Exercise brief: Copy out every line holding the string "Cyan" from the records below.
Segment Open
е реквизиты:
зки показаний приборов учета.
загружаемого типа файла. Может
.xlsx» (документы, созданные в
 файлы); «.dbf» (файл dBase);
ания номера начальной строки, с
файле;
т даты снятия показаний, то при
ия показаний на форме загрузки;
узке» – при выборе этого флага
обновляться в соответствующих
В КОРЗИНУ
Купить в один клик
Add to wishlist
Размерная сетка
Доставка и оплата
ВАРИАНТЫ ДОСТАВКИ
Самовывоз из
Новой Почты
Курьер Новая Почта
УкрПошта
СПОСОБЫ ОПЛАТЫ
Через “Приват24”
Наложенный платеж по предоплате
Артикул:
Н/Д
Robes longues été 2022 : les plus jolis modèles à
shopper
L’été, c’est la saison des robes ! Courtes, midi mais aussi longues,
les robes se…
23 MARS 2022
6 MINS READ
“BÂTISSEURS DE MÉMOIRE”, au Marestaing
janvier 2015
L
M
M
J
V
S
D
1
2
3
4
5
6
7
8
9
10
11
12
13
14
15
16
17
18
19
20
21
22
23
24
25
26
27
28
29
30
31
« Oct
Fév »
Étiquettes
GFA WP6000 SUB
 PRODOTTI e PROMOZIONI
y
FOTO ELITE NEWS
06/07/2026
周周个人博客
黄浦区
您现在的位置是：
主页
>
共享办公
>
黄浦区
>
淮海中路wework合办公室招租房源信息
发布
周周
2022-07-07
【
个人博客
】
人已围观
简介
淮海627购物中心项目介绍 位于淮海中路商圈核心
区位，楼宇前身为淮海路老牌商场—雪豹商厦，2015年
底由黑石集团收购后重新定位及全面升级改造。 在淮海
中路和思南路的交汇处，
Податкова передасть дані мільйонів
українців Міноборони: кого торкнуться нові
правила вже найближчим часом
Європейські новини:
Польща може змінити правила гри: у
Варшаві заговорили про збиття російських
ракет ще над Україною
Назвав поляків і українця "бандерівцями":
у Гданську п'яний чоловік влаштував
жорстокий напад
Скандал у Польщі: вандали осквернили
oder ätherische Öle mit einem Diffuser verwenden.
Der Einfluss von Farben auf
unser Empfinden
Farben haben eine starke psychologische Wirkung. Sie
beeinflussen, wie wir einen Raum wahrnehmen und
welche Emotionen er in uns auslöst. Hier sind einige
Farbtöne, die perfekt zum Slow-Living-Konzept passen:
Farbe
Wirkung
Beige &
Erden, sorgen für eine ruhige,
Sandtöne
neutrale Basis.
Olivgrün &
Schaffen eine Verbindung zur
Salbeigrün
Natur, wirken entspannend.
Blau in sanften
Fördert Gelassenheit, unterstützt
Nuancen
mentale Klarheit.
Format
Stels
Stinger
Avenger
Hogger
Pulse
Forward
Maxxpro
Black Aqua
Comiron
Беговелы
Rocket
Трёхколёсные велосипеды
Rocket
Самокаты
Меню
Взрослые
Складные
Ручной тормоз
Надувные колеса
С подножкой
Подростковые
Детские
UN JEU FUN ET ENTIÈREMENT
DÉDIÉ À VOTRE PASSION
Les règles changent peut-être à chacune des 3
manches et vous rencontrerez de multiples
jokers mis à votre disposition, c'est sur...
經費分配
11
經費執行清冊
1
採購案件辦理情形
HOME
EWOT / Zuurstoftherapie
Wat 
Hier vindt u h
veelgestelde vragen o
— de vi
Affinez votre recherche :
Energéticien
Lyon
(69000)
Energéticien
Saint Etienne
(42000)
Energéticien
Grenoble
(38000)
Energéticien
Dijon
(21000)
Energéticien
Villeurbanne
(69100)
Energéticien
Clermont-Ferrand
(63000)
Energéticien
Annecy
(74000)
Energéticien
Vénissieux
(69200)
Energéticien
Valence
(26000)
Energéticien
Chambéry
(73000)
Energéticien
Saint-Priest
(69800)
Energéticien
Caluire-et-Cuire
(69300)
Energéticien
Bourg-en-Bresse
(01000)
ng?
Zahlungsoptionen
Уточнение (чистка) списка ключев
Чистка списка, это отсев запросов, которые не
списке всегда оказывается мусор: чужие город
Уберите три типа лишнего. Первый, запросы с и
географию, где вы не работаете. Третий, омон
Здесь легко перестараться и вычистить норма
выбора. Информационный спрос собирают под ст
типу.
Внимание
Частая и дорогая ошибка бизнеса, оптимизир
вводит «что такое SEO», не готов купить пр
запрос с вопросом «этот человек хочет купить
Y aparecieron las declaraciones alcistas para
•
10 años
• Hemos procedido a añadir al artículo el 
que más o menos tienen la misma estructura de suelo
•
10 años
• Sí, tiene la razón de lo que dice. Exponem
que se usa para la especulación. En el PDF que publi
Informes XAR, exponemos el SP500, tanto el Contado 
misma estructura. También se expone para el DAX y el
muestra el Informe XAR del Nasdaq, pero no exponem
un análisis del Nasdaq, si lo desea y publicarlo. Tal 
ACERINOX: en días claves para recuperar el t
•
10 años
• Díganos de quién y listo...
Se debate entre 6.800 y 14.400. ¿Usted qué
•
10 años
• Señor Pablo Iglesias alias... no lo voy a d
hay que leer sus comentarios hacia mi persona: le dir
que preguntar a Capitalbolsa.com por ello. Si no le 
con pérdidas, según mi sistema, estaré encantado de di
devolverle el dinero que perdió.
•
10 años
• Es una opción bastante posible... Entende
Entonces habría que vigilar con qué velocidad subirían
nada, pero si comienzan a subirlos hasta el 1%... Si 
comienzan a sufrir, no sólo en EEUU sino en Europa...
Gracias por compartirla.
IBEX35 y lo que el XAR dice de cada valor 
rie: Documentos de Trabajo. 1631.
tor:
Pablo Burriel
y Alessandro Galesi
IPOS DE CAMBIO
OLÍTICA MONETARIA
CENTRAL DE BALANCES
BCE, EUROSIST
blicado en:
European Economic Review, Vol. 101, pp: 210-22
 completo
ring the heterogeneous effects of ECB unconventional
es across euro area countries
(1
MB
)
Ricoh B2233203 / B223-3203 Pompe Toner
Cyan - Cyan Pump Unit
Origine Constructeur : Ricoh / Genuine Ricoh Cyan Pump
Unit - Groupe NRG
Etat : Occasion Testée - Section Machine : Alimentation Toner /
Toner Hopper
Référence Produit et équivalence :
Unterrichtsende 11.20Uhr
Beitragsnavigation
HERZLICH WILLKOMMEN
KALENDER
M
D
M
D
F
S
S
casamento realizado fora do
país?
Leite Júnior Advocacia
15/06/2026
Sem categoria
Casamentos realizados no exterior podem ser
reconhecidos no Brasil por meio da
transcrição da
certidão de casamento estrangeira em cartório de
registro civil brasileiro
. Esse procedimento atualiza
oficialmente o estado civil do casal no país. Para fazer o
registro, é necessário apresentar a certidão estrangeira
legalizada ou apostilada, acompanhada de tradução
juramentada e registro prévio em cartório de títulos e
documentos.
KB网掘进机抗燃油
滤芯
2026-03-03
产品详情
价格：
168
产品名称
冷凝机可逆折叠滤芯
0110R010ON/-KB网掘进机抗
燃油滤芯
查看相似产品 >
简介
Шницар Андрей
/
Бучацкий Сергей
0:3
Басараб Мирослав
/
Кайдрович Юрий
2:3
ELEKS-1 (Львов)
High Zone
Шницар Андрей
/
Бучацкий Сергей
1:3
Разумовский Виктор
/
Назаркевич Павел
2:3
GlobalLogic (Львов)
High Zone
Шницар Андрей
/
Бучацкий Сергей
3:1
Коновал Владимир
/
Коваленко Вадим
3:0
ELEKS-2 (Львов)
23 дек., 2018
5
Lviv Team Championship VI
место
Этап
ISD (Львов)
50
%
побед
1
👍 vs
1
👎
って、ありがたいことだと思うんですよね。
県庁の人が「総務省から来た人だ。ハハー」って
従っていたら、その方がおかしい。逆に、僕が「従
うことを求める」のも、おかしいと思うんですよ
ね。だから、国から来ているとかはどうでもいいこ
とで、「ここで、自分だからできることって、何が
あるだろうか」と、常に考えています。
Segment Closed
Exercise solution:
Cyan - Cyan Pump Unit
Origine Constructeur : Ricoh / Genuine Ricoh Cyan Pump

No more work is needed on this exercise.